Anastomotic leakage following colorectal resection for cancer: how to define, manage and treat it.

AIM Aim of the study was to report the experience of a single center in the surgical treatment of anastomotic leak after colorectal resection for cancer, focusing on its incidence, diagnosis and management, with particular attention to surgical options. METHODS Demograhic and clinical data from 1284 consecutive patients operated on for colorectal cancer during a period of 11 years, were prospectively collected and inserted into an electronic database. For the purpose of the study, only patients in whom an anastomosis was performed were considered. Therefore, 128 patients (9.9%) were excluded and 1156 represent the study population. All complications occurring after surgery were systematically recorded. The incidence of colorectal anastomotic leak (CAL), its management and outcome was analyzed. RESULTS An ileo-colic anastomosis was performed in 426 cases (36.8%), ileo-rectal in 29 (2.5%), colo-colic in 409 (35.4), colo-rectal with partial mesorectal excision in 211 (18.3%) and lower colorectal or coloanal anastomosis with total mesorectal excision and temporary loop ileostomy in 81 (7%). Colorectal anastomotic leak occurred in 78/1156 patients (6.7%), accounting for 19% of overall complications. Thirty-six out of 78 patients (46.2%) were successfully treated conservatively, whereas 42 (53.8%) underwent re-operation. Nine out of 78 patients (11.5%) with CAL died owing to an uncontrolled sepsis. All had undergone previous re-intervention, with a post-operative mortality rate of 21.4% (9 out of 42). CONCLUSION Mortality rate in patients undergoing re-operation for colorectal anastomotic leakeage is still high, and accounts for up to 40% of the deaths after colorectal resection for cancer. In the light of these data, strategic clinical decisions are mandatory to optimize the selection of patients who need an early and fast surgical approach. What does this paper add to the literature? Systematic and prospective data recording is an essential tool to assess the quality of healthcare and to plan quality improvement programs. Every effort should be done to reach an early diagnosis of CAL, possibly in a pre-clinical phase in which non clinical methods could be used to predict it.

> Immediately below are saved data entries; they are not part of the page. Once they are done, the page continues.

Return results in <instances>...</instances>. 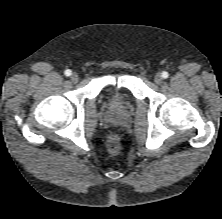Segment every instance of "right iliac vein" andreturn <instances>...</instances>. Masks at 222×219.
I'll list each match as a JSON object with an SVG mask.
<instances>
[{"mask_svg": "<svg viewBox=\"0 0 222 219\" xmlns=\"http://www.w3.org/2000/svg\"><path fill=\"white\" fill-rule=\"evenodd\" d=\"M72 82L76 83L79 80V76L76 72L72 73L70 76Z\"/></svg>", "mask_w": 222, "mask_h": 219, "instance_id": "obj_1", "label": "right iliac vein"}]
</instances>
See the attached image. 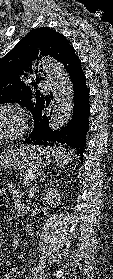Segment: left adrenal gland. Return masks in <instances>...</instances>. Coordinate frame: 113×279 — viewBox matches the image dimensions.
Here are the masks:
<instances>
[{
  "mask_svg": "<svg viewBox=\"0 0 113 279\" xmlns=\"http://www.w3.org/2000/svg\"><path fill=\"white\" fill-rule=\"evenodd\" d=\"M46 177H47V176L44 175L43 178L39 180V182H43V181L45 180ZM37 185H38V183L36 182V183L34 184V186L30 189V192H29V193H30L31 195L34 194V192H35V190H36V188H37Z\"/></svg>",
  "mask_w": 113,
  "mask_h": 279,
  "instance_id": "left-adrenal-gland-1",
  "label": "left adrenal gland"
}]
</instances>
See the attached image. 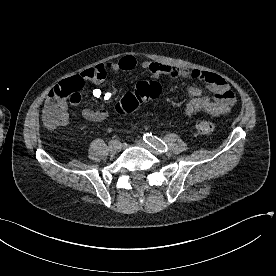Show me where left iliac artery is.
Instances as JSON below:
<instances>
[{
	"label": "left iliac artery",
	"mask_w": 276,
	"mask_h": 276,
	"mask_svg": "<svg viewBox=\"0 0 276 276\" xmlns=\"http://www.w3.org/2000/svg\"><path fill=\"white\" fill-rule=\"evenodd\" d=\"M143 140L159 152H166L168 149L167 145L163 141H161L156 136H153L151 133L144 134Z\"/></svg>",
	"instance_id": "obj_1"
}]
</instances>
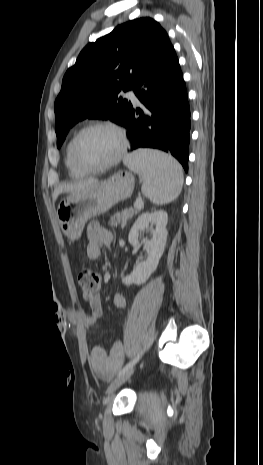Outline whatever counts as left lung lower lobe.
<instances>
[{
  "mask_svg": "<svg viewBox=\"0 0 263 465\" xmlns=\"http://www.w3.org/2000/svg\"><path fill=\"white\" fill-rule=\"evenodd\" d=\"M133 90L144 104L132 108L123 126L128 129L131 150L139 147L171 153L188 171L190 110L187 90L175 50L168 42L139 78Z\"/></svg>",
  "mask_w": 263,
  "mask_h": 465,
  "instance_id": "1",
  "label": "left lung lower lobe"
}]
</instances>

[1]  G. Balducci,et al.  Procalcitonin, as an early biomarker of colorectal anastomotic leak, facilitates enhanced recovery after surgery. , 2014, Journal of critical care.

[2]  Byung Chun Kim,et al.  Multicenter Analysis of Risk Factors for Anastomotic Leakage After Laparoscopic Rectal Cancer Excision: The Korean Laparoscopic Colorectal Surgery Study Group , 2013, Annals of surgery.

[3]  N. Hyman,et al.  Anastomotic leak after low anterior resection: a spectrum of clinical entities. , 2013, JAMA surgery.

[4]  P. Krarup,et al.  A nationwide study on anastomotic leakage after colonic cancer surgery , 2012, Colorectal disease : the official journal of the Association of Coloproctology of Great Britain and Ireland.

[5]  D. Burke,et al.  Morbidity and mortality after closure of loop ileostomy , 2009, Colorectal disease : the official journal of the Association of Coloproctology of Great Britain and Ireland.

[6]  M. Cuesta,et al.  Morbidity and complications of protective loop ileostomy , 2009, Colorectal disease : the official journal of the Association of Coloproctology of Great Britain and Ireland.

[7]  O. Dent,et al.  Anastomotic leakage after curative anterior resection results in a higher prevalence of local recurrence , 2003, The British journal of surgery.

[8]  Taylor Ew,et al.  Proposed definitions for the audit of postoperative infection: a discussion paper. Surgical Infection Study Group. , 1991 .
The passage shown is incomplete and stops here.